Poilievre and his team are responding to almost a decade of political decision-making that saw workers with weakening paycheques and consumers with rising costs play second fiddle to virtue signalling global climate deals, and climbing taxes, regulations, and winner-picking corporate welfare. For them, fighting for workers means restoring the conditions in which free enterprise can flourish by restoring the baseline conditions for fair dealing. Poilievre may campaign like an economic populist, but when it comes down to it, he’ll govern like a modern fiscal conservative.

It’s hard to blame Canada’s business community for feeling trepidatious about what’s to come. More than a year into his leadership, Poilievre made sure to remind Bay Street executives at a C.D. Howe lunch that he wasn’t all that interested in spending his time meeting with them. Just last week his newest star member of Parliament, Jamil Jivani, took the opportunity in his victory speech to warn “liberal elites” in business to get their priorities straight and worry less about DEI and more about their workers.

It’s not that this commentary is mere rhetoric. Indeed, Poilievre and Jivani are quite serious about the priorities they’re setting. But rather than assuming a focus on these themes will lead to economic interventionism, it’s worth thinking through what underpins them. 

Conservatives know that for wages to go up and prices to go down or stop growing so fast (in other words, to get at that pesky GDP-per-capita problem), our economy needs to grow—especially if our population continues to grow. Left-wing populists may believe the best way to make one person’s piece of the pie bigger is to make another’s smaller, but conservatives—even pro-worker conservatives—understand that the better approach is to make the pie bigger. To make matters more complicated, much of what anemic growth we have had in Canada has been a result of our housing bubble, which Poilievre and his team are planning to help deflate.

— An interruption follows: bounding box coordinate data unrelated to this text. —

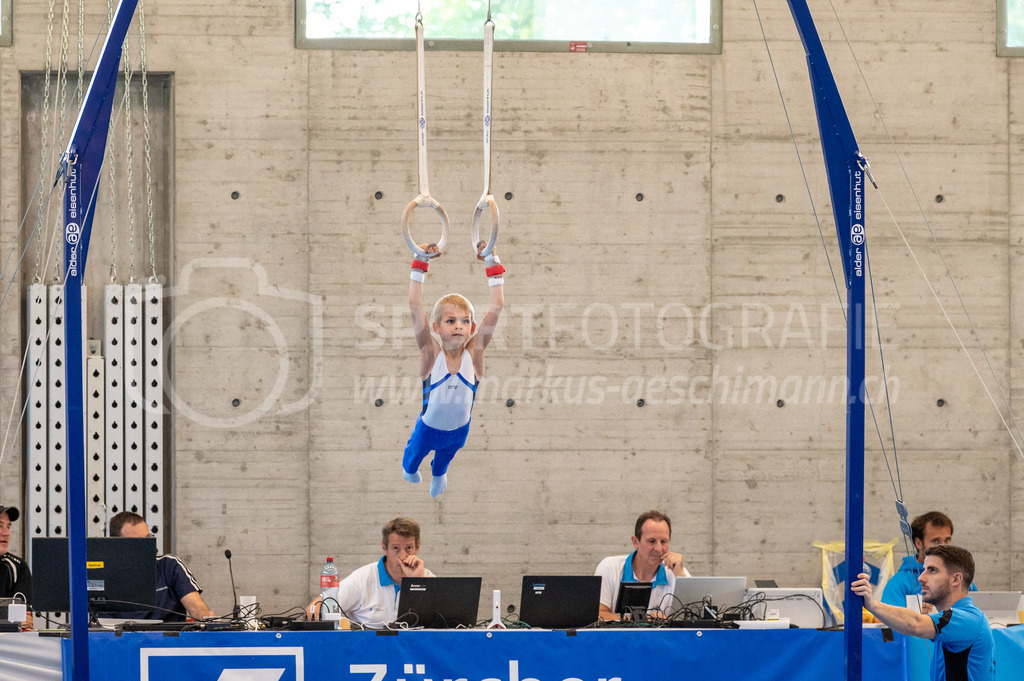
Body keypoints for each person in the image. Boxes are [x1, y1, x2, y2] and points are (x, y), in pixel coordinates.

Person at [402, 241, 504, 497]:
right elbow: (415, 307)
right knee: (411, 463)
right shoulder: (430, 355)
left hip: (459, 431)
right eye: (450, 321)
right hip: (427, 429)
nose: (458, 326)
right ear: (436, 328)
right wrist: (420, 261)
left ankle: (439, 473)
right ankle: (413, 470)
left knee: (444, 460)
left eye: (464, 321)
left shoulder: (475, 355)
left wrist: (491, 262)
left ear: (472, 328)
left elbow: (497, 307)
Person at [852, 545, 994, 681]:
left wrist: (872, 604)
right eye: (924, 569)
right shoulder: (957, 619)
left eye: (932, 570)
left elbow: (915, 623)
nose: (921, 577)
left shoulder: (967, 619)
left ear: (956, 579)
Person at [306, 517, 434, 627]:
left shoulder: (427, 577)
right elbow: (316, 608)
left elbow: (443, 625)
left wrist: (418, 581)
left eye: (409, 548)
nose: (403, 556)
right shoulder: (362, 579)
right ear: (384, 548)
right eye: (395, 548)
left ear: (418, 547)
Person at [107, 511, 214, 622]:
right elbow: (101, 630)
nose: (147, 546)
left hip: (171, 638)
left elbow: (196, 607)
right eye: (138, 542)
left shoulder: (170, 566)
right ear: (118, 546)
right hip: (125, 639)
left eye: (148, 539)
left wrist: (206, 619)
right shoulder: (106, 578)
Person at [594, 510, 691, 620]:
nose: (659, 549)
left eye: (664, 541)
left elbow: (695, 618)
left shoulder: (678, 573)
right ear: (635, 542)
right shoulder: (610, 567)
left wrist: (680, 576)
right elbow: (598, 614)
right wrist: (642, 621)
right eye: (651, 541)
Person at [882, 511, 977, 609]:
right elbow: (886, 619)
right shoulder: (898, 583)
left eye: (947, 540)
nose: (944, 546)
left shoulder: (960, 578)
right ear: (918, 543)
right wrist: (914, 614)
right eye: (936, 541)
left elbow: (981, 613)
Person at [0, 505, 32, 630]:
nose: (6, 533)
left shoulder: (18, 567)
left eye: (8, 527)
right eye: (0, 526)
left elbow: (25, 623)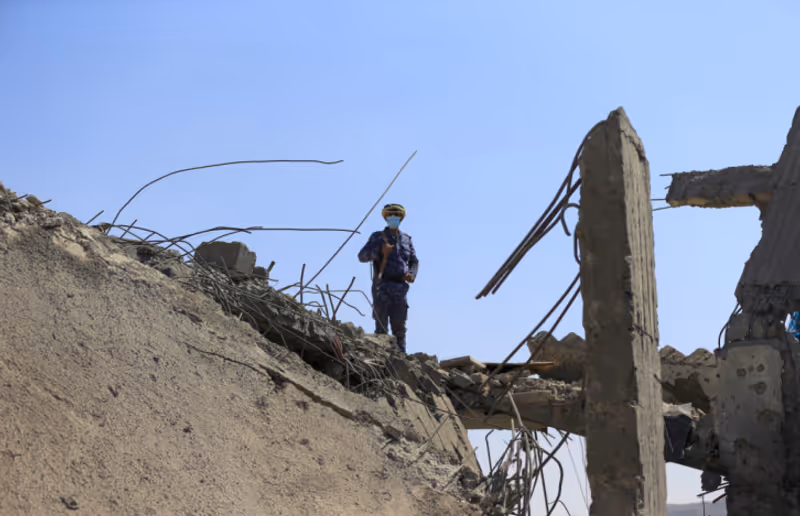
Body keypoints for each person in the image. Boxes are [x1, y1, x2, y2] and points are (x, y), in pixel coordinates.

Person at [358, 203, 418, 353]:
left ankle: (401, 358)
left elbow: (414, 261)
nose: (393, 219)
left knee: (399, 327)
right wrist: (379, 251)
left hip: (400, 287)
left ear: (400, 218)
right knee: (381, 326)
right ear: (386, 218)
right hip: (382, 286)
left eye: (396, 216)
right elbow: (362, 256)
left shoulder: (406, 239)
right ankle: (381, 355)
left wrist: (411, 274)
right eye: (390, 216)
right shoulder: (377, 237)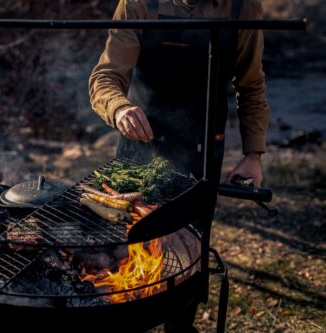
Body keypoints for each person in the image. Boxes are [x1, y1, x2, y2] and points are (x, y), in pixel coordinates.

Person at [89, 0, 269, 331]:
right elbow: (107, 76)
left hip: (202, 154)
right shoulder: (139, 3)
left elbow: (251, 84)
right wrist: (118, 109)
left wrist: (253, 154)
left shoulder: (242, 8)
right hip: (139, 150)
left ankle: (180, 325)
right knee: (125, 250)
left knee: (189, 259)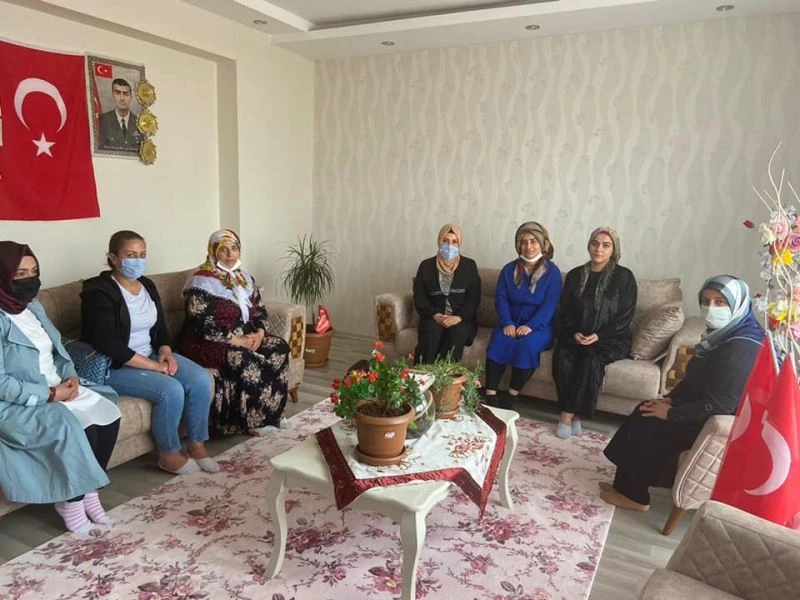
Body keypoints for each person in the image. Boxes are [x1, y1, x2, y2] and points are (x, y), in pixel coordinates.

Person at [601, 275, 764, 512]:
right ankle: (623, 486)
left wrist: (671, 413)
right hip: (701, 406)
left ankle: (635, 496)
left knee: (647, 423)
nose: (711, 308)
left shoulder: (743, 347)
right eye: (706, 301)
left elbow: (722, 404)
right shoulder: (723, 335)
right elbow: (694, 381)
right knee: (646, 408)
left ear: (738, 304)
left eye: (720, 302)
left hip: (719, 421)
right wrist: (670, 399)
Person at [0, 242, 121, 533]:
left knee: (107, 414)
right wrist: (51, 394)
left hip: (56, 386)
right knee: (72, 424)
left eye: (34, 271)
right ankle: (71, 502)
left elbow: (57, 350)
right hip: (17, 402)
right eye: (20, 274)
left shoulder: (33, 307)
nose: (30, 280)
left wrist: (70, 375)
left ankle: (90, 493)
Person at [81, 230, 218, 475]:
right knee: (171, 389)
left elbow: (160, 327)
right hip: (115, 365)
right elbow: (106, 343)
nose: (138, 260)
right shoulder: (98, 292)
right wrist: (154, 367)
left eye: (142, 254)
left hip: (151, 354)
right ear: (113, 258)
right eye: (131, 255)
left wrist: (165, 351)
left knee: (200, 379)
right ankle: (169, 454)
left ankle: (196, 445)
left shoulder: (147, 285)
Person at [182, 229, 291, 436]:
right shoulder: (201, 282)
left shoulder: (243, 278)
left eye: (234, 248)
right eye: (223, 249)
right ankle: (254, 422)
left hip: (245, 335)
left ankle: (274, 414)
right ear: (213, 251)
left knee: (279, 347)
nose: (230, 254)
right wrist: (237, 340)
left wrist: (259, 334)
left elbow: (259, 311)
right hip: (208, 342)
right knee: (245, 358)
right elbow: (200, 324)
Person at [552, 227, 637, 438]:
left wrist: (599, 335)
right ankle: (576, 416)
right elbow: (565, 311)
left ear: (614, 250)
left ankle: (567, 415)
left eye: (606, 245)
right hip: (578, 335)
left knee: (589, 357)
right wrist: (574, 333)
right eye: (595, 243)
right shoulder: (575, 275)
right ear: (589, 245)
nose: (599, 249)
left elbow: (625, 316)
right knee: (562, 356)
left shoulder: (624, 277)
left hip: (611, 338)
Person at [484, 222, 561, 409]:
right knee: (500, 339)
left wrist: (531, 326)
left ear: (542, 244)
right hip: (510, 322)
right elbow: (501, 299)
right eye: (524, 242)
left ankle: (512, 395)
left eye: (533, 241)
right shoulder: (508, 270)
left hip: (539, 327)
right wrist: (507, 322)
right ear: (518, 245)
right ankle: (490, 395)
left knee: (527, 344)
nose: (529, 246)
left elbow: (549, 305)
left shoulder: (552, 273)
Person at [412, 224, 481, 365]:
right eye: (445, 241)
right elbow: (420, 297)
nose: (449, 246)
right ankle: (423, 374)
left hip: (461, 319)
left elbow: (473, 299)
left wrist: (458, 317)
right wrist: (436, 315)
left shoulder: (469, 266)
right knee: (431, 333)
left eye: (454, 242)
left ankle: (447, 376)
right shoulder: (426, 266)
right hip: (433, 317)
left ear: (459, 244)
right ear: (439, 241)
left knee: (457, 334)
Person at [98, 78, 141, 149]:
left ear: (131, 97)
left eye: (126, 94)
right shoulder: (102, 120)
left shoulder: (139, 123)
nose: (122, 98)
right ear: (113, 95)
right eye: (118, 93)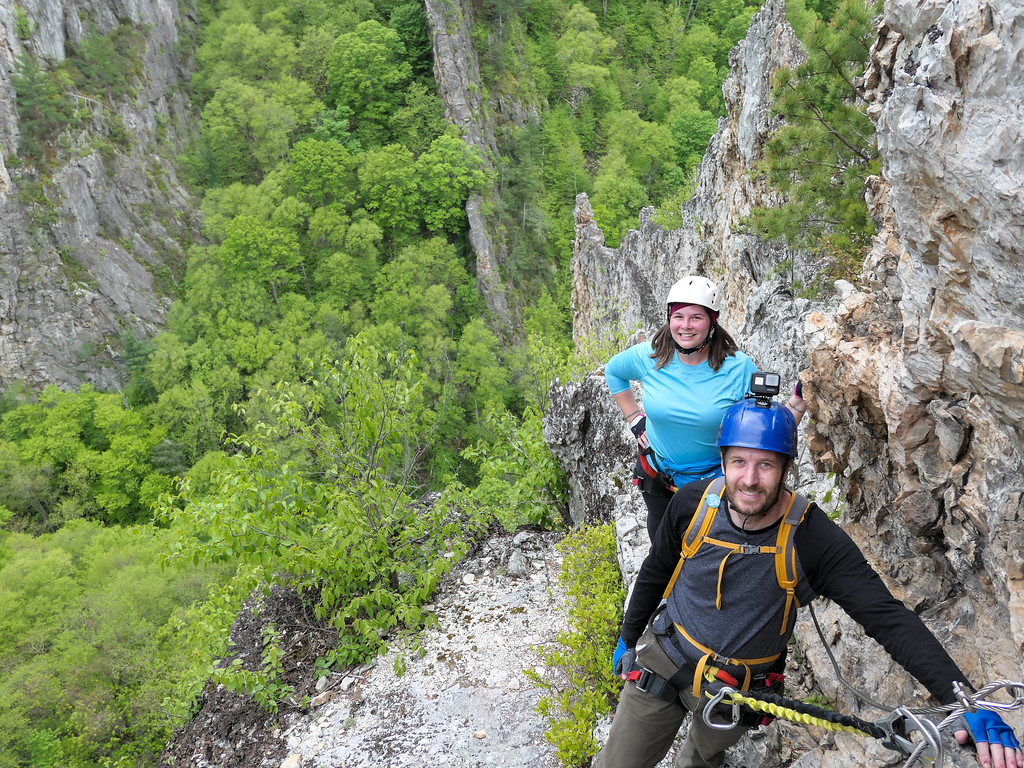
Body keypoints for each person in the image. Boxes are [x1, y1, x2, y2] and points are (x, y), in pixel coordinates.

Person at [599, 390, 1022, 768]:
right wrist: (628, 634)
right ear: (723, 461)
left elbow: (885, 617)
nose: (749, 479)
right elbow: (657, 569)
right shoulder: (694, 504)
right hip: (665, 657)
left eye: (765, 464)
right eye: (739, 462)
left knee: (700, 761)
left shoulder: (812, 538)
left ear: (785, 467)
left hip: (735, 689)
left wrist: (959, 697)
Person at [604, 275, 805, 540]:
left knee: (709, 555)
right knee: (664, 550)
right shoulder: (649, 356)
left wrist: (797, 403)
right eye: (678, 317)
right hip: (658, 476)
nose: (685, 326)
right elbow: (613, 371)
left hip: (713, 485)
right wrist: (633, 418)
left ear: (712, 321)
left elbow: (766, 429)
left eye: (696, 318)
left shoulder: (737, 367)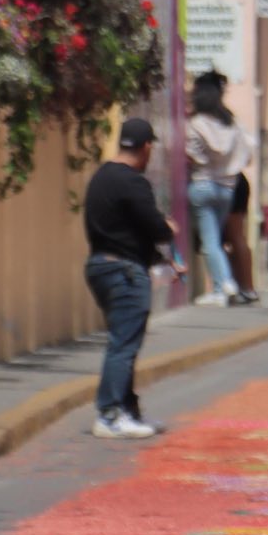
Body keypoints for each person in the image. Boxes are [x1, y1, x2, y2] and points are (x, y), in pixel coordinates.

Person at [82, 118, 173, 440]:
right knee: (124, 344)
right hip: (124, 272)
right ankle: (110, 414)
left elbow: (123, 232)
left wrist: (161, 260)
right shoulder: (133, 183)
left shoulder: (100, 178)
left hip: (100, 266)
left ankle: (128, 410)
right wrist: (169, 228)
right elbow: (156, 229)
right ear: (147, 146)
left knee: (123, 339)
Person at [184, 78, 254, 307]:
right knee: (218, 238)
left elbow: (192, 154)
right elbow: (248, 151)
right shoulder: (231, 124)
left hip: (203, 185)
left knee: (210, 241)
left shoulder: (196, 123)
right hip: (227, 188)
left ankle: (223, 286)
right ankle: (223, 285)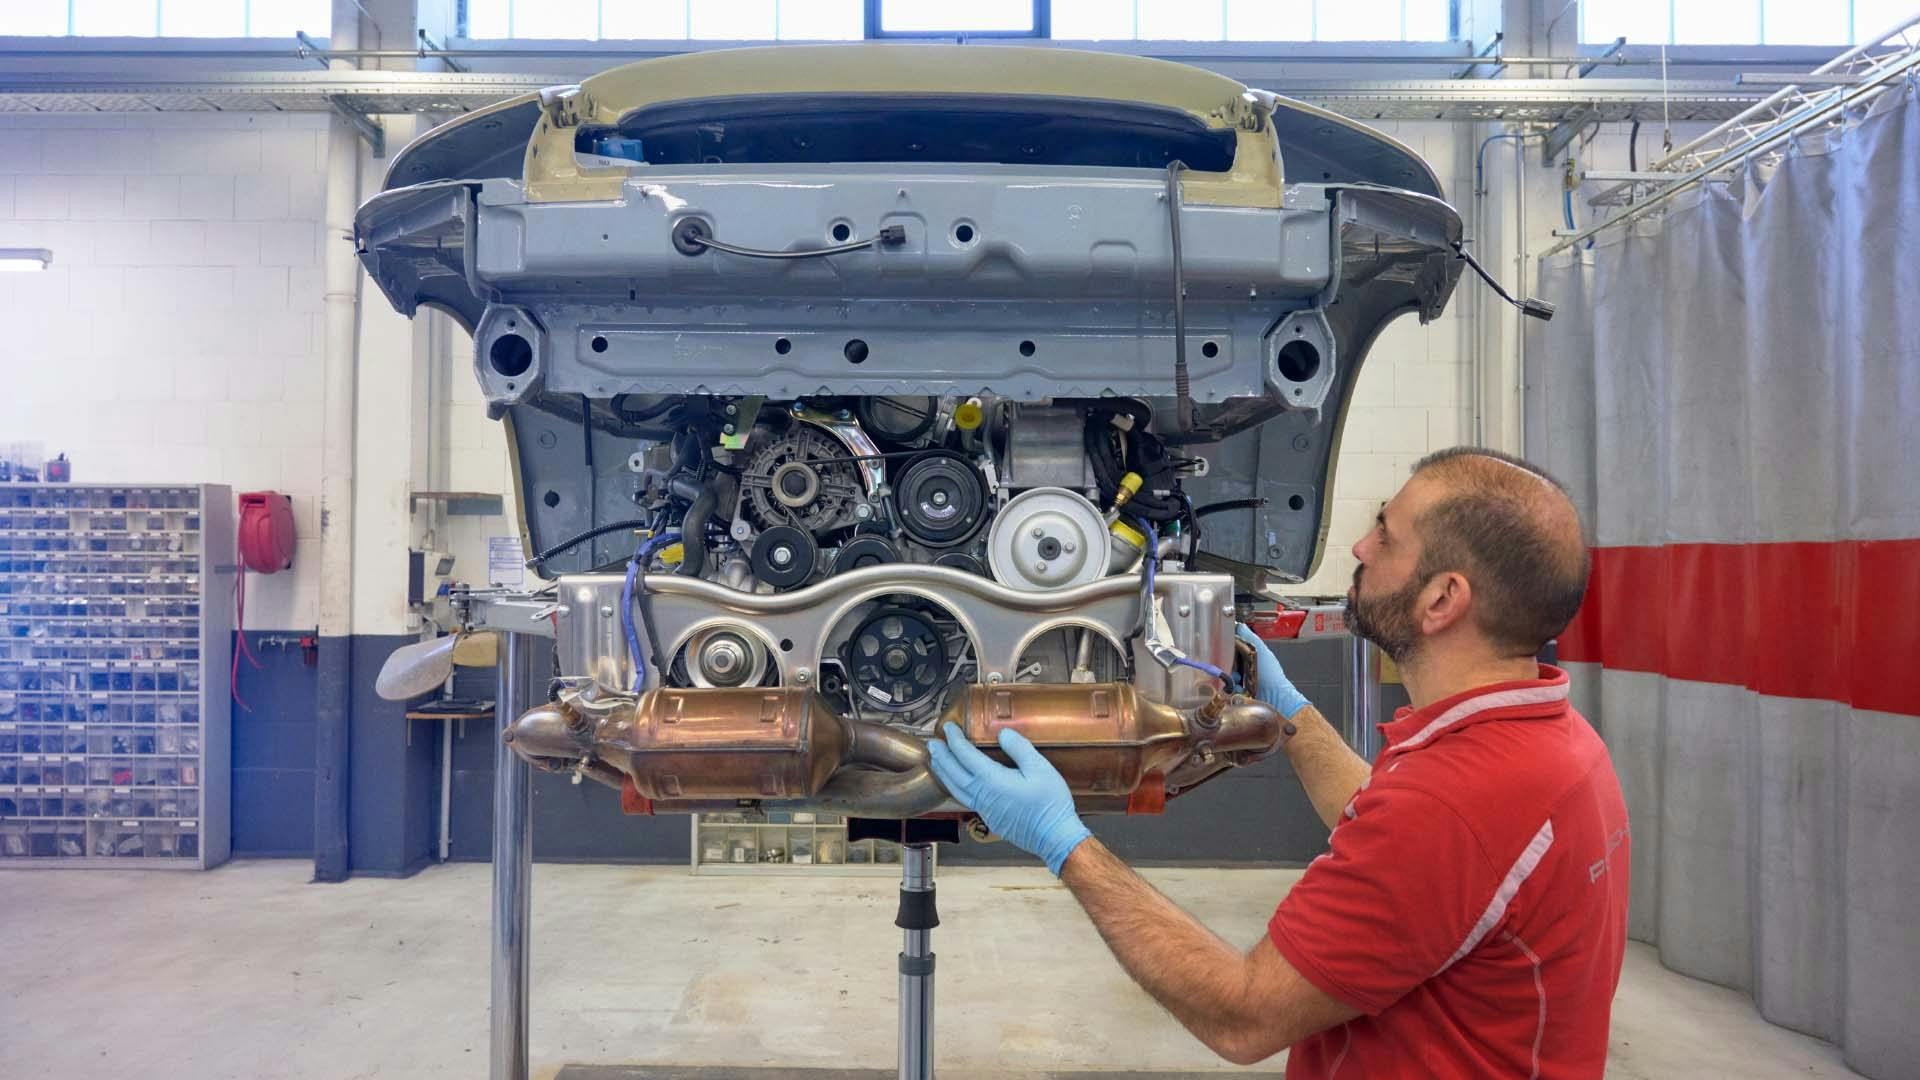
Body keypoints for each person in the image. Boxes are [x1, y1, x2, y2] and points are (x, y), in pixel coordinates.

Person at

Finally, the Conservatives want to “fix the budget.” It’s the third of their top four priorities if you assume their slogans are indicative. And while any meaningful path to balance will include finding savings, more importantly, it will involve driving revenue through economic growth, which, for a frequent Milton Friedman quoter, is going to have to come from lower taxes and deregulation. In other words, Poilievre won’t be able to achieve the Canada that he wants for workers and consumers without growth-oriented, traditionally pro-business policies.

There will no doubt be instances—like weighing whether to approve a merger or takeover or deciding whether to legislate workers back to their jobs—where free market principles will have to be weighed against competing common goods like national security or labour rights. And of course, if a company’s idea of pro-business policy is for the government to preserve protected regulatory status, tax treatment, or a funding envelope, then that is an argument for crony capitalism, not a growth agenda. Business leaders may need to come to terms with not being the heroes of a potential Poilievre government’s economic story.

After all, prioritizing the interests of a small elite is part of how our country got into this mess. But casual watchers should not mistake Poilievre’s distaste for corporate Canada’s trendier priorities with a fundamental discomfort with free market capitalism. In fact, it’s the opposite. For Poilievre, fiscal conservatism and economic populism aren’t incompatible, they’re a match made in heaven.